• _KETENTUAN TUGAS_
1/ Sebutkan semua keterangan tentang diri Elisabeth Newman yang dimuat dalam teks tentang penuaan positif.
2/ Menurut teks tentang penuaan positif, mengapa wacana penuaan positif dimasukkan ke dalam dokumen Rencana Aksi Kerja ICW? Jawablah dalam satu sampai tiga kalimat.
3/ Rangkumlah teks tentang penuaan positif dalam dua kalimat.

• _TEKS BACAAN_
════════════════

View Full Version
Kamis, 27 Sep 2018

Positive Ageing, Program Manis yang Menguntungkan Kapitalis

Oleh: Yulida Hasanah

Istilah “penuaan positif” menjadi salah satu isu yang diangkat dalam dokumen Rencana Aksi Kerja ICW (Dewan Perempuan Internasional) 2018-2021 pada acara Sidang Umum ke-35 ICW dan Temu Nasional Seribu Organisasi Perempuan Indonesia di Yogyakarta, tanggal 13-19 September 2018 kemarin. Memangnya, ada apa sih dengan masalah penuaan positif atau “positif ageing” ini?

Penuaan positif atau "Positive Ageing" menjadi istilah yang belum jamak didengar di masyarakat, baik pemahaman hingga fungsinya pun masih dipertanyakan. Inilah yang kemudian menjadikan wacana penuaan positif ini dimasukkan dalam dokumen Rencana Aksi Kerja ICW tersebut.

Terlebih, fakta lansia yang digambarkan lemah secara fisik, sudah tak lagi bisa diberdayakan baik secara fisik maupun pemikiran tidak boleh menjadikan para lansia berputus asa dalam rangka menyuarakan hak-hak perempuan yang terus diperjuangkan sampai hari ini. inilah salah satu pernyataan yang disampaikn oleh Elisabeth Newman, perempuan Lansia (72) asal Australia yang sudah berkiprah di ICW lebih dari 40 tahun ini.

════════════════

• _DATA MASUKAN_
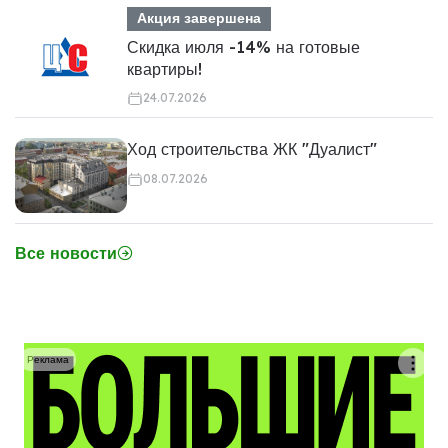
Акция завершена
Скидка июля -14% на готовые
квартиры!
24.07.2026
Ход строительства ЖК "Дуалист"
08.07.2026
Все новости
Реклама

════════════════

• _KUNCI JAWABAN_
1/
- Ia seorang perempuan lansia.
- Ia berusia 72 tahun.
- Ia berasal dari Australia.
- Ia sudah berkiprah di ICW selama lebih dari 40 tahun.

2/ Wacana itu dimasukkan karena istilah penuaan positif belum jamak didengar di masyarakat. Pemahaman dan fungsinya pun masih dipertanyakan.

3/ Istilah "penuaan positif" diangkat dalam dokumen Rencana Aksi Kerja ICW 2018-2021 pada Sidang Umum ke-35 ICW dan Temu Nasional Seribu Organisasi Perempuan Indonesia di Yogyakarta, 13-19 September 2018, karena istilah ini belum jamak didengar dan pemahaman serta fungsinya masih dipertanyakan. Elisabeth Newman, perempuan lansia asal Australia yang sudah berkiprah di ICW lebih dari 40 tahun, menyatakan bahwa gambaran lansia sebagai orang yang lemah tidak boleh membuat mereka berputus asa dalam menyuarakan hak-hak perempuan.